Much like Ortiz, Jackson has appeared on the downside of his career as of late, his last victory coming against Matt Hamill at UFC 130 in May 2011. Since then, the former Pride standout has dropped three consecutive contests.
But MMA is as much a sport about personalities as it is wins and losses, and there is no denying that Ortiz and Jackson are two of the biggest personalities in the sport.
Ortiz rose to prominence during the pre-Zuffa days of the UFC, claiming the light heavyweight title at UFC 25 with a unanimous decision win over Wanderlei Silva. He would go on to defend the title five times, a record that was just recently equaled by current champion Jon Jones.
Along with rivals Randy Couture and Chuck Liddell, Ortiz helped carry the UFC to new heights during the early 2000s, and his trilogy with Ken Shamrock remains one of the most heated feuds in the company's history. In recent years, Ortiz's hot-and-cold relationship with Dana White has kept him in the spotlight, as their tense history leads to the UFC President being asked to comment on every movement Ortiz makes, and White is never at a loss for words when speaking about the long-time thorn in his side.
After becoming a star competing for Pride, Jackson made an immediate impact upon arriving in the UFC. Following a debut thrashing of Marvin Eastman, "Rampage" squared off with reigning light heavyweight champion Liddell in one of the most hotly anticipated showdowns in years.
"The Iceman" was still at the height of his popularity at the time, and has won seven consecutive contests since losing to Jackson in the second round of the 2003 Pride Middleweight Grand Prix. With one crisp right hook, Jackson ended Liddell's reign atop the 205-pound ranks, earning the light heavyweight championship, and elevating himself to a new level of stardom under the UFC banner.
But after losing the light heavyweight title to Forrest Griffin at UFC 86, the charismatic and engaging Jackson started to become disenchanted with fighting.

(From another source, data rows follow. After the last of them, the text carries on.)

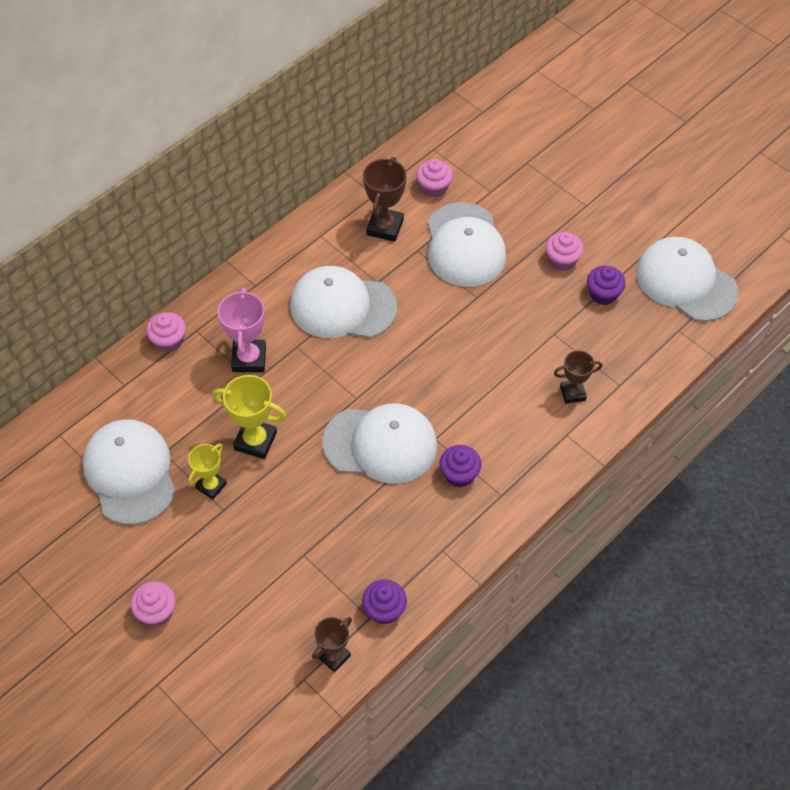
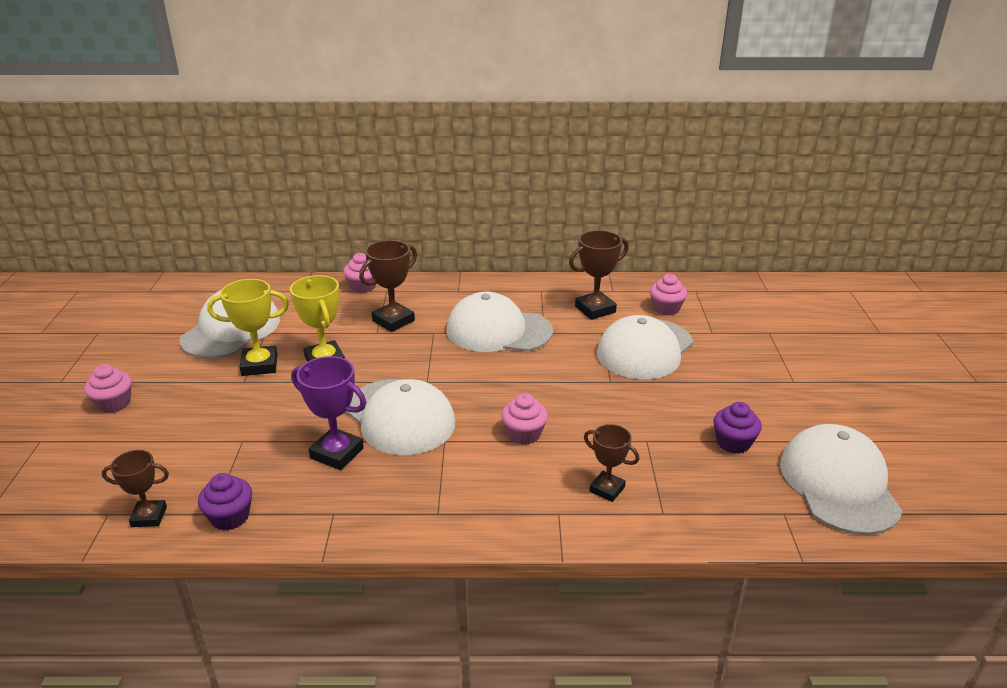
camera: 45 degrees right, 25 degrees down
yellow trophy [188,444,227,499] -> yellow trophy [207,279,289,376], size x1.53
pink trophy [217,287,266,372] -> brown trophy [359,240,417,332]
white cap [290,266,397,338] -> white cap turned 45 degrees counterclockwise [446,292,553,352]
purple cupcake [439,445,482,487] -> none
pink cupcake [546,232,584,271] -> pink cupcake moved to [501,393,548,445]
none -> purple trophy [291,356,366,470]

He abruptly retired from competition in order to take on the role of B.A. Baracus in the movie remake of the '80s TV show The A-Team, walking away from a grudge match with long-time rival Rashad Evans that served as the basis for the two being chosen as opposing coaches on Season 10 of The Ultimate Fighter.
Jackson eventually returned, dropping a three-round decision to Evans in his first fight back. He rebounded with two victories, and was positioned opposite light heavyweight champion Jon Jones at UFC 135, where he would go on to lose by submission in the fourth round.

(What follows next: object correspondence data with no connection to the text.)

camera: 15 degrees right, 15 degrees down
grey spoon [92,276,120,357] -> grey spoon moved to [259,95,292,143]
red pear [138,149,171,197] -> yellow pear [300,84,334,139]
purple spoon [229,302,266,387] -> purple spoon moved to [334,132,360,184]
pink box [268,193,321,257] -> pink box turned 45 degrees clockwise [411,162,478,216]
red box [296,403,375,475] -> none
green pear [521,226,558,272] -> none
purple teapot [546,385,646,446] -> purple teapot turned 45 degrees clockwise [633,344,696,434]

Losses to Ryan Bader and Glover Teixeira followed, and throughout that time, Jackson continued to voice his frustration with the sport and the fans.
But everything seems to be better now for both former disgruntled fighters. Both expressed excitement about having the opportunity to compete once again, and the chance to face one another when this match-up was announced by Bellator MMA officials Wednesday evening.
Though they may be past their prime fighting years, Jackson and Ortiz remain two of the more well-known fighters in all of MMA, and Bellator is banking on their name value – not their recent track records – being enough to entice fight fans to tune in when these two light heavyweight icons do battle on pay-per-view this November.